I'm In Love Again received mixed to positive reviews. AllMusic editor Jason Elias wrote that "the best songs here attain Philadelphia International's classic mature and lush sound [...] But as the slow songs ranked with the best of 1980s Philadelphia International, the dance tracks are what diminished this album [...] I'm in Love Again has Labelle getting strong production and good songs, but too much filler prevented this from being better." Debby Miller from Rolling Stone felt that "most of this album is pure show business, slick and heavy-handed. Patti LaBelle sings the songs with her usual clear-voiced enthusiasm, but there aren't any hooks – just her big voice in some big settings. And then there's "If Only You Knew," a ballad she sings with a tortured beauty. Deservedly, it has become a hit; the saddest song of the year is at the top of the soul-R&B; charts. When she wails in the pain of keeping her love a secret, it's as if she's contacted some wellspring of despair. It's hard to believe it's the same voice as the detached one that hollers to the disco beat in some of the LP's other numbers."

Professional ratings
Review scores
| Source | Rating |
| AllMusic | Star |
| Rolling Stone | Star |

==Commercial performance==
A commercial success, the album became LaBelle's first to chart the top 40 of the US Billboard 200, peaking at number-forty and reaching number-four on the Top R&B/Hip-Hop Albums chart, her highest to date at the time.

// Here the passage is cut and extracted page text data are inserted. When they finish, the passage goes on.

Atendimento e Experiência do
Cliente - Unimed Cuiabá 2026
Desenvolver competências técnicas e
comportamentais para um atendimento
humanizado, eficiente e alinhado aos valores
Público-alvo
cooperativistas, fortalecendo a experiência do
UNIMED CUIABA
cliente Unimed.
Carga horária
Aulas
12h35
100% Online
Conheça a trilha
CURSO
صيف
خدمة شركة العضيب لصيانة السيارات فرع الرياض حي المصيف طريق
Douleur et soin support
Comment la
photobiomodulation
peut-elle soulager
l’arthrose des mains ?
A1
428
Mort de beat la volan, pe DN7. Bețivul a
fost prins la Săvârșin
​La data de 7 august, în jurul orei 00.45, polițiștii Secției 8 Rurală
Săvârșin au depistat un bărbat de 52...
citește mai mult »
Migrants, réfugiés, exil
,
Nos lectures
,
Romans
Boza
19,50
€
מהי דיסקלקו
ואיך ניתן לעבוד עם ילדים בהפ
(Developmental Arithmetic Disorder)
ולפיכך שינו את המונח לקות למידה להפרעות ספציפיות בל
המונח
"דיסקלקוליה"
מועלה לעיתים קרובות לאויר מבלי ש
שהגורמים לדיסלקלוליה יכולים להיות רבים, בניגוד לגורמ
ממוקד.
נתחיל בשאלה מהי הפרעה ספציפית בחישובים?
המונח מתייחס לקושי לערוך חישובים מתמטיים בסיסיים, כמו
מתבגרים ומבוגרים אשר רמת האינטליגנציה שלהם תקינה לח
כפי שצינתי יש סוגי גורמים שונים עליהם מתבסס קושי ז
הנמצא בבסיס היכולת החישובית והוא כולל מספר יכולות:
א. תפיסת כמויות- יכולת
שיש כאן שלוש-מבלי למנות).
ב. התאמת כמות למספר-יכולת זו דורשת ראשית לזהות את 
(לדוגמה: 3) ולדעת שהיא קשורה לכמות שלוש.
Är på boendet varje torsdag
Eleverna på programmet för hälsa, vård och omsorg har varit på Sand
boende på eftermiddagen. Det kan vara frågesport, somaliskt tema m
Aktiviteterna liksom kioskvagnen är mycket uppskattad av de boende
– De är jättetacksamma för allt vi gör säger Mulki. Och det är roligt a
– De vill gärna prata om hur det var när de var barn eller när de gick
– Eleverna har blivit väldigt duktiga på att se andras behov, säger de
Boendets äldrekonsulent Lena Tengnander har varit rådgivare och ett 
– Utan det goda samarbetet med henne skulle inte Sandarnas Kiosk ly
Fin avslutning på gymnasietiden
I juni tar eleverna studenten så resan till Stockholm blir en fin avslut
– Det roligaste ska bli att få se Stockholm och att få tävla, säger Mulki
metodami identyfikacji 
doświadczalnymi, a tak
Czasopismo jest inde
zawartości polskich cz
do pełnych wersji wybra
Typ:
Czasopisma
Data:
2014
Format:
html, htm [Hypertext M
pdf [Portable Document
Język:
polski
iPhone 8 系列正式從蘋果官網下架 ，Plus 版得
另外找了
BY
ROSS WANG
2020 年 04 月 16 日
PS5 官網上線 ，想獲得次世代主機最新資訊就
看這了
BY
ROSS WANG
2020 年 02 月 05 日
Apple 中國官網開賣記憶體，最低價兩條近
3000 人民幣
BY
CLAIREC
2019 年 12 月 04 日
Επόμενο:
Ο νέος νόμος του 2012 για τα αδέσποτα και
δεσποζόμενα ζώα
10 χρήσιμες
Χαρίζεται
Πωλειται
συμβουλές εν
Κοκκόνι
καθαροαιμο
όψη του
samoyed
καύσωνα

With sales of over 500,000 copies, I'm in Love Again was certified gold by the Recording Industry Association of America by the end of 1984.

The album launched two singles - "If Only You Knew" and "Love, Need and Want You". The former track reached number-one on the R&B singles chart - LaBelle's first to do so, while also reaching the lower regions of the top 50 on the Billboard Hot 100 peaking at a respective number 46. "Love, Need and Want You" peaked at number ten on the R&B singles chart though it never crossed over to pop charts. "I'll Never, Never Give Up" was only a minor hit on the dance charts.

==Track listing==

I'm in Love Again track listing
| No. | Title | Writer(s) | Producer(s) | Length |
|---|---|---|---|---|
| 1. | "I'm in Love Again" | Bunny Sigler; James Sigler; | Bunny Sigler | 5:38 |
| 2. | "Lover Man (Oh Where Can You Be?)" | Jimmy Davis; Jimmy Sherman; Ram Ramirez; | James Sigler; Kenny Gamble; | 4:05 |
| 3. | "Love, Need and Want You" | Gamble; Bunny Sigler; | Gamble; Bunny Sigler; | 4:58 |
| 4. | "If Only You Knew" | Cynthia Biggs; Gamble; Dexter Wansel; | Gamble; Wansel; | 4:45 |
| 5. | "Body Language" | Harold Payne; Pete Luboff; Pat Luboff; | Gamble; James R. Ellison; | 4:45 |
| 6. | "I'll Never, Never Give Up" | Stephanie Huff; Leon Huff; | Leon Huff | 5:20 |
| 7. | "Love Bankrupt" | Cecil Womack; Linda Womack; | Cecil Womack | 4:32 |
| 8. | "When Am I Gonna Find True Love" | Richard Roebuck; Joseph Jefferson; Charles Simmons; | Jefferson | 4:24 |
| Total length: |  |  |  | 38:41 |

== Personnel ==
Performers and musicians

- Patti LaBelle – all vocals
- Sigma Sound Studio musicians – instruments
- John R. Faith – arrangements (1–3)
- James Sigler – arrangements (4)
- James "Budd" Ellison – arrangements (5)
- Giggs Chase – arrangements (6)
- Leon Huff – arrangements (6)
- Cecil Womack – arrangements (7)
- Joseph Jefferson – arrangements (8)

Technical

- Dirk Devlin – engineer
- James Gallagher – engineer
- Arthur Stoppe – engineer
- Joseph Tarsia – engineer
- Scott McMinn – assistant engineer
- Michael Tarsia – assistant engineer
- Vince Warsavage – assistant engineer
- John Wisner – assistant engineer
- Frankford/Wayne Mastering Labs (Philadelphia, Pennsylvania) – mastering location
- Jean Scott – A&R coordinator
- Patti LaBelle – stylist
- Bill Novenger – dress
- Christi Brothers (New York City) – coat
- Norma Harris – hair
- Michael Robinson – make-up

==Charts==

Chart performance for I'm in Love Again
| Chart (1983–84) | Peak position |
| US Billboard 200 | 40 |  |  |
| US Top R&B/Hip-Hop Albums (Billboard) | 4 |  |  |
| US R&B Top 75 (Cashbox) | 3 |  |  |
| US Top 100 Albums (Cashbox) | 37 |  |  |

==Certifications==

Certifications for I'm in Love Again
| Region | Certification | Certified units/sales |
| United States (RIAA) | Gold | 500,000^{^} |
^{^} Shipments figures based on certification alone.